The multibillion-dollar
ceramic industry converts processed materials and raw materials taken
directly from the earth (clay, sand, etc.) into such useful products
as spark plugs, glass, electronic components, nuclear materials, abrasives,
rocket components, and even tableware. High-temperature processing is
the key to ceramic engineering, and the products are always inorganic,
nonmetallic solids. From a single chemical source, ceramic engineers
make useful materials in many forms.
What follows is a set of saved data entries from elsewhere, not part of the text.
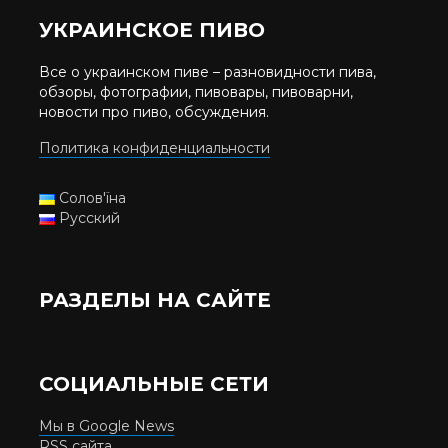
УКРАИНСКОЕ ПИВО
Все о украинском пиве – разновидности пива,
обзоры, фотографии, пивовары, пивоварни,
новости про пиво, обсуждения.
Политика конфиденциальности
Солов'їна
Русский
РАЗДЕЛЫ НА САЙТЕ
СОЦИАЛЬНЫЕ СЕТИ
Мы в Google News
RSS сайта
Carbon as diamond is used as an
abrasive for grinding; carbon in the form of graphite is used for lubrication,
as glass for crucibles, and as fiber for cloth.
As
a ceramic engineer, you may:
Develop
improved heat tiles to protect the space shuttle and the future supersonic
space plane from the searing heat of reentry into the earth's atmosphere.
Produce
ceramic teeth, bones, and joints to replace parts of the human body
or improve advanced medical equipment to continue research in the way
against disease.
Help make innovative, ultra-fast computer systems using ceramic superconductors,
lasers, and glass optical fibers.
Develop
materials to enclose and support aircraft engines that run at high temperatures.
Improve
fiber optic cables that allow doctors to see inside the human body and
permit the human voice to travel thousands of miles under the ocean
without distortion.
Discover
new ways to use ceramics to build highways and bridges, or to carry
water and waste to treatment plants.
The UMR
department of Ceramic Engineering specializes in the product fields
of glass, electronic materials, and refractories, but stresses materials
processing principles applicable to all products.
Ceramic engineering classes and laboratories are held in McNutt Hall,
a $20 million facility built in 1987. With approximately 80 undergraduate
and 30 graduate students, ceramic engineering ranks among the leading
departments in the United States. Its all-Ph.D. faculty boasts two Curators'
Professors and an internationally famous research faculty.